▶ BRANO:
↓
GEAPRESS – L’ultima cagnetta è morta ieri pomeriggio, ma di cani uccisi con il veleno a Casteldaccia (PA) se ne contano ormai ben 13. Non tutti si rinvengono. Anzi Calogero Olivieri, che assieme ad altre due persone si occupa dei randagi della cittadina, ne ha avuto notizia dai contadini.

Non vedo più tornare i cani dove abitualmente stazionano – dice Calogero Oliveri a GeaPress – poi, il racconto dei contadini. C’è chi, una volta trovato il cane avvelenato, lo getta nei contenitori dell’immondizia, oppure in un terreno limitrofo, basta che non sia il suo. Io semplicemente non li trovo più“.

Per la cagna di color nero le cose, però, sono andante diversamente. Si era avvicinata a Casteldaccia, proveniente da chissà dove, da circa un anno. Calogero con lei aveva impegnato molto del suo tempo. Voleva riuscire a farsi avvicinare e poterla così portare in un ambulatorio veterinario per la sterilizzazione. La cagnetta, però, era diffidente e nonostante gli interminabili tentativi, era decisamente restia a farsi avvicinare.

Tranne ieri, quando – ci racconta Calogero – è arrivata fino in paese per morire di fronte casa mia. E’ una cosa che mi dispiace tanto – aggiunge il volontario – e vorrei che le persone capissero che quanto combinato dall’avvelenatore è molto pericoloso e non solo per i cani“.

La cagnetta è morta, infatti, con una evidente bavazione, segno questo che è stato utilizzato, molto probabilmente, un prodotto di sintesi chimica ad uso agricolo. Metaldeide o altri principi attivi altamente tossici. In alcuni casi anche per semplice contatto o inalazione. Questo pomeriggio il volontario di Casteldaccia si recherà presso la Stazione dei Carabinieri.

Il Comandante – ci riferisce Calogero – è già al corrente ed entro staserà firmerò la denuncia. C’è una cosa però che non riuscirò mai a dimenticare. La cagnetta alla quale mi ero molto affezionato, era gravida. Tra pochi giorni avrebbe dovuto partorire“.

Pochi giorni addietro, sempre nel palermitano, vi era stata un’altra moria di cani, sempre per spargimento di bocconi avvelenati. Lo denunciarono i volontari di Termini Imerese che organizzarono pure una manifestazione (vedi articolo GeaPress). Purtroppo la reperibilità di veleni anche molto pericolosi, è sconfortante. Basta un supermercato. Tutto a portata di mano. Veleno e imbottitura.
↑
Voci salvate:
↓
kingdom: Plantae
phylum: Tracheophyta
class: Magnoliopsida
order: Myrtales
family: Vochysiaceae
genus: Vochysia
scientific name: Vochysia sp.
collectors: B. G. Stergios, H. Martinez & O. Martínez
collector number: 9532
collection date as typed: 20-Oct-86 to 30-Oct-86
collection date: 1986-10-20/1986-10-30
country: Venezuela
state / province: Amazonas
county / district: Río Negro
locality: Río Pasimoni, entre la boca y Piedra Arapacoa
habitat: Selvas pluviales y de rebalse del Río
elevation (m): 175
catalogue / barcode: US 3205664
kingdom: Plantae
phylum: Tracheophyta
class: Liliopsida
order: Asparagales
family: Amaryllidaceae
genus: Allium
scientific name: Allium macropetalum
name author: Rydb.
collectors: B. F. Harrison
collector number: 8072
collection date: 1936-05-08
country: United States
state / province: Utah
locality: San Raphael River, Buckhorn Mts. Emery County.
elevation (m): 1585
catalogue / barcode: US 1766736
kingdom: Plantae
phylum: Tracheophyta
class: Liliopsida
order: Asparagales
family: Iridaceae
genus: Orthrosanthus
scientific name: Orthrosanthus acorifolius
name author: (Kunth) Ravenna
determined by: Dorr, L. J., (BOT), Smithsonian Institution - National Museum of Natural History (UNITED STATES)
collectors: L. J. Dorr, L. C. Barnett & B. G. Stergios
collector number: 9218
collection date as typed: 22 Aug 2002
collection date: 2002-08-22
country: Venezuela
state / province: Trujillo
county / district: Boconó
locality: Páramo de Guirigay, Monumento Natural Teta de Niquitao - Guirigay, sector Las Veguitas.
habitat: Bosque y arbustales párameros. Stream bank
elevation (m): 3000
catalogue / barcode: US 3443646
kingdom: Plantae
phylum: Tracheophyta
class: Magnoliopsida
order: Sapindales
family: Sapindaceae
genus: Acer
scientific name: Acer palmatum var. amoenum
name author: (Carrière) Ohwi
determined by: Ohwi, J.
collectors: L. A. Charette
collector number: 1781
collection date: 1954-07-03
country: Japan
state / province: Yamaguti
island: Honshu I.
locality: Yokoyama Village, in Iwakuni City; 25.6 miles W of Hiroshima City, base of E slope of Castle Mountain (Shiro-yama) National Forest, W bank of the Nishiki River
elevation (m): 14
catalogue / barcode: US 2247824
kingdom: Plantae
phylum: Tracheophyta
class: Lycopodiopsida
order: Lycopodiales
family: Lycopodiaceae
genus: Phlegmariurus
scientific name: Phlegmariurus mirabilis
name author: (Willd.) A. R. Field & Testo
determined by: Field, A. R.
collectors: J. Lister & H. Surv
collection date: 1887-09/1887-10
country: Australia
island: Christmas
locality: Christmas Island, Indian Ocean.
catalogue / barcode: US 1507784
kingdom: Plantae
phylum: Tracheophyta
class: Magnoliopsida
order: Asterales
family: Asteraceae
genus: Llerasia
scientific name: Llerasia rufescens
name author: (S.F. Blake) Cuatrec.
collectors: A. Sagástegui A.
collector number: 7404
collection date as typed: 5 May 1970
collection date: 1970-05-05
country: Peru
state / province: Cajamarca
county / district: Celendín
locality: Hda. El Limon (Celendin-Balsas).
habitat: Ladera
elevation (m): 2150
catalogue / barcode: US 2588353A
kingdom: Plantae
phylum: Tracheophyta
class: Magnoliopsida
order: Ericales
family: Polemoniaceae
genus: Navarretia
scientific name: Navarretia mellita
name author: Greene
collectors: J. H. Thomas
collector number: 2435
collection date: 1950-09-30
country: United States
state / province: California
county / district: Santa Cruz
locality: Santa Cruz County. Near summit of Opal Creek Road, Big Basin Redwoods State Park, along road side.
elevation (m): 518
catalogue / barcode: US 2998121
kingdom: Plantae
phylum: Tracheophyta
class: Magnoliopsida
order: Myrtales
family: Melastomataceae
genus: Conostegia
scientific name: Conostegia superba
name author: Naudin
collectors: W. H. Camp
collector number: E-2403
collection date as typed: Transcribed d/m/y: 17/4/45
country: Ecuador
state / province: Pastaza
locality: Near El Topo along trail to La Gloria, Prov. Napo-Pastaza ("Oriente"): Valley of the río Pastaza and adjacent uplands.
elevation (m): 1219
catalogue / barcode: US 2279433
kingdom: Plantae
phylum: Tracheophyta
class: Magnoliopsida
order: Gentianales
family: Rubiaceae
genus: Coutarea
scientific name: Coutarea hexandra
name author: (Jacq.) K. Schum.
↑
▶ DA FARE:
**a)** Quali verbi all'indicativo futuro compaiono nell'articolo sui cani avvelenati? Elencali tutti.
**b)** Trascrivi dall'articolo sui cani avvelenati il tratto che va da "GEAPRESS – L’ultima" fino a "notizia dai contadini." compreso.
L'elenco non serve per questo lavoro.

▶ RISPOSTE:
**a)** si recherà, firmerò, riuscirò

**b)**
GEAPRESS – L’ultima cagnetta è morta ieri pomeriggio, ma di cani uccisi con il veleno a Casteldaccia (PA) se ne contano ormai ben 13. Non tutti si rinvengono. Anzi Calogero Olivieri, che assieme ad altre due persone si occupa dei randagi della cittadina, ne ha avuto notizia dai contadini.